La austeridad se quedó en la banqueta de la Suprema Corte. Los nuevos integrantes del máximo tribunal, que llegaron con la bandera de la sencillez, hoy se desplazan en unidades de lujo; un silencio cómplice envuelve a figuras como Lenia Batres, quienes antes señalaban cada peso gastado por sus antecesores.
El discurso de la “austeridad republicana” se ha estrellado de frente contra la realidad de los estacionamientos de la Suprema Corte de Justicia de la Nación (SCJN). En un acto que desmiente las promesas de terminar con los privilegios, los ministros de la “nueva Corte” han comenzado el 2026 estrenando camionetas de lujo con un valor superior al millón de pesos cada una. Lo que antes se denunciaba como un insulto al pueblo, hoy es la nueva normalidad para quienes aseguraron que llegarían al tribunal para democratizar la justicia y eliminar los excesos.
El argumento para justificar este gasto millonario es el de siempre: la seguridad. Sin embargo, resulta paradójico que este sea el mismo pretexto que la actual administración y sus aliados criticaron ferozmente durante años cuando se trataba de otros funcionarios. Parece que, para los nuevos ministros, el riesgo amerita asientos de piel y tecnología de punta, mientras que para el resto del sistema judicial se exige un recorte presupuestal que raya en la inoperatividad.

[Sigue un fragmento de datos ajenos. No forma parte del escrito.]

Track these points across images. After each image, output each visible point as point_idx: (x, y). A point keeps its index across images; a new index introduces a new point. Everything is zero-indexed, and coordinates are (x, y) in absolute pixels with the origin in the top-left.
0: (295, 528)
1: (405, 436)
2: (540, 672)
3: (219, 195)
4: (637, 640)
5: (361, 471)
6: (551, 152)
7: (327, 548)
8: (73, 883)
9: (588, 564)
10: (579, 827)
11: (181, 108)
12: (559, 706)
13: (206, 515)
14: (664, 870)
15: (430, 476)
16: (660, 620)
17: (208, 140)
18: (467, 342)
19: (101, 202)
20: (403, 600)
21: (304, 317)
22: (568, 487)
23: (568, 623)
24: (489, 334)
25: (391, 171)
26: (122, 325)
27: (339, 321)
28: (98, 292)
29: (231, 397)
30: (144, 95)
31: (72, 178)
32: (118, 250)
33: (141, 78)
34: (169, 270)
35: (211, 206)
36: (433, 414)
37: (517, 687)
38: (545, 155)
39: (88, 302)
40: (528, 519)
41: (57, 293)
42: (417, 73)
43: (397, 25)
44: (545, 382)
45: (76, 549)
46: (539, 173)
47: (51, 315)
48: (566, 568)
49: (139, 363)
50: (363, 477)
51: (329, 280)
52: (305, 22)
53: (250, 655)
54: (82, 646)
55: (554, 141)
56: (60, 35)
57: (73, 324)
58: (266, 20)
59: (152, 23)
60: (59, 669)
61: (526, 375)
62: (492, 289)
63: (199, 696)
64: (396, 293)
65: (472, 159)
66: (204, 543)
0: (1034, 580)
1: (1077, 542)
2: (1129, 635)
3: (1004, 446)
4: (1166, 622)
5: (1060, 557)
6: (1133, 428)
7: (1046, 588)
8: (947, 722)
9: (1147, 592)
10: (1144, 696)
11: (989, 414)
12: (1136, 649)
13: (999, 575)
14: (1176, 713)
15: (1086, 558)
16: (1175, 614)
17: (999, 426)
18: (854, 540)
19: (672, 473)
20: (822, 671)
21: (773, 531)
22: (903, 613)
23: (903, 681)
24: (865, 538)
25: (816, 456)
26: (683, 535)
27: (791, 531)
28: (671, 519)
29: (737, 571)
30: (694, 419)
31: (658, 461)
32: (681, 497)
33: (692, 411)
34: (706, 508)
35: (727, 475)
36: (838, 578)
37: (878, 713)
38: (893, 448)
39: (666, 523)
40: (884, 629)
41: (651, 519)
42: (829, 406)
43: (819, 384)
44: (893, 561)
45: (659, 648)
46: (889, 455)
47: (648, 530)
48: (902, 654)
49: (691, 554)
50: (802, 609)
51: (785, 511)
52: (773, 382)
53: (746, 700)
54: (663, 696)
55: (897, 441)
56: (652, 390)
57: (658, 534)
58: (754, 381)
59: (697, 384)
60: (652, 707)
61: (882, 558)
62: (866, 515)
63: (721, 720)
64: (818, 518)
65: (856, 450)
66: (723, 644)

El “blindaje” no es solo contra la delincuencia, sino contra el propio discurso de sencillez que los llevó al cargo.
Lo más notable de esta situación es el silencio ensordecedor de quienes hicieron de la crítica al lujo su plataforma política. Ministras como Lenia Batres, quien se presentó como la defensora de la economía institucional, no han emitido palabra alguna sobre esta renovación de flota vehicular. Aquellos que antes señalaban con índice flamígero cada prestación de la “vieja guardia”, hoy guardan una discreción absoluta mientras disfrutan de las mismas comodidades. La austeridad, al parecer, fue una herramienta para llegar al poder, pero no una norma para ejercerlo.

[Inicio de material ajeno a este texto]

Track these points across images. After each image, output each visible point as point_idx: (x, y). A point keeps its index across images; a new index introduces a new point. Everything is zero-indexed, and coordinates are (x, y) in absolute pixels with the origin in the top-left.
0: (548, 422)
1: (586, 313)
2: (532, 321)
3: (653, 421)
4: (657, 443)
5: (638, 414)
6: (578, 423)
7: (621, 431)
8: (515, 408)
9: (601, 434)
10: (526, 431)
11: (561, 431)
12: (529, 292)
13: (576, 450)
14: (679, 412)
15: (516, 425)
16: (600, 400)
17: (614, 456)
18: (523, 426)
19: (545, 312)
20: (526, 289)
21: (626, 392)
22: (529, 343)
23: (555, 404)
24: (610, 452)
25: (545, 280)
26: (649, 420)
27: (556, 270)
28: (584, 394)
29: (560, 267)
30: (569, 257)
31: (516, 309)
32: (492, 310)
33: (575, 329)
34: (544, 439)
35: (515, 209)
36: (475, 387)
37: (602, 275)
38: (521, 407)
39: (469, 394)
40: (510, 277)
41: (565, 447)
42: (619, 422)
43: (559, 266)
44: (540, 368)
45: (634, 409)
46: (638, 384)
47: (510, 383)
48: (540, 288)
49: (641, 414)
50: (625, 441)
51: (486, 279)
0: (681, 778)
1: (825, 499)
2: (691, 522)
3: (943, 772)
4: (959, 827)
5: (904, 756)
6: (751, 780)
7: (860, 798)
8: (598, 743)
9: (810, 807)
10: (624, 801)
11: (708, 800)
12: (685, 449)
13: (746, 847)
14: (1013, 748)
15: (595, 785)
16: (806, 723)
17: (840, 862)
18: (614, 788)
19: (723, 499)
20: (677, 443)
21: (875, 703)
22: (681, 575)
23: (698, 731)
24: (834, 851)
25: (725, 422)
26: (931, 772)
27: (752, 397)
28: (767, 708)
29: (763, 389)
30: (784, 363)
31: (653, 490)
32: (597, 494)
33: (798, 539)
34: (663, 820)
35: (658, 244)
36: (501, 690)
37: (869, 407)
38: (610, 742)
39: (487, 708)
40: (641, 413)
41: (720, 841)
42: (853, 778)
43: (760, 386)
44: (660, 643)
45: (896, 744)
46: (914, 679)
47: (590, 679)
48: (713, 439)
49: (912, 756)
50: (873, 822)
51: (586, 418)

El balance para este inicio de año es claro: la austeridad es selectiva y solo existe en el discurso para las cámaras. Mientras se recortan programas básicos, la élite judicial cercana al gobierno asegura su zona de confort con recursos públicos. La ciudadanía observa cómo los rostros cambian, pero las mañas de la alta burocracia permanecen intactas. En la nueva SCJN, la justicia podrá ser lenta, pero el transporte de sus ministros siempre será de primer nivel, pagado, por supuesto, con el dinero de un pueblo al que le prometieron que las cosas serían diferentes.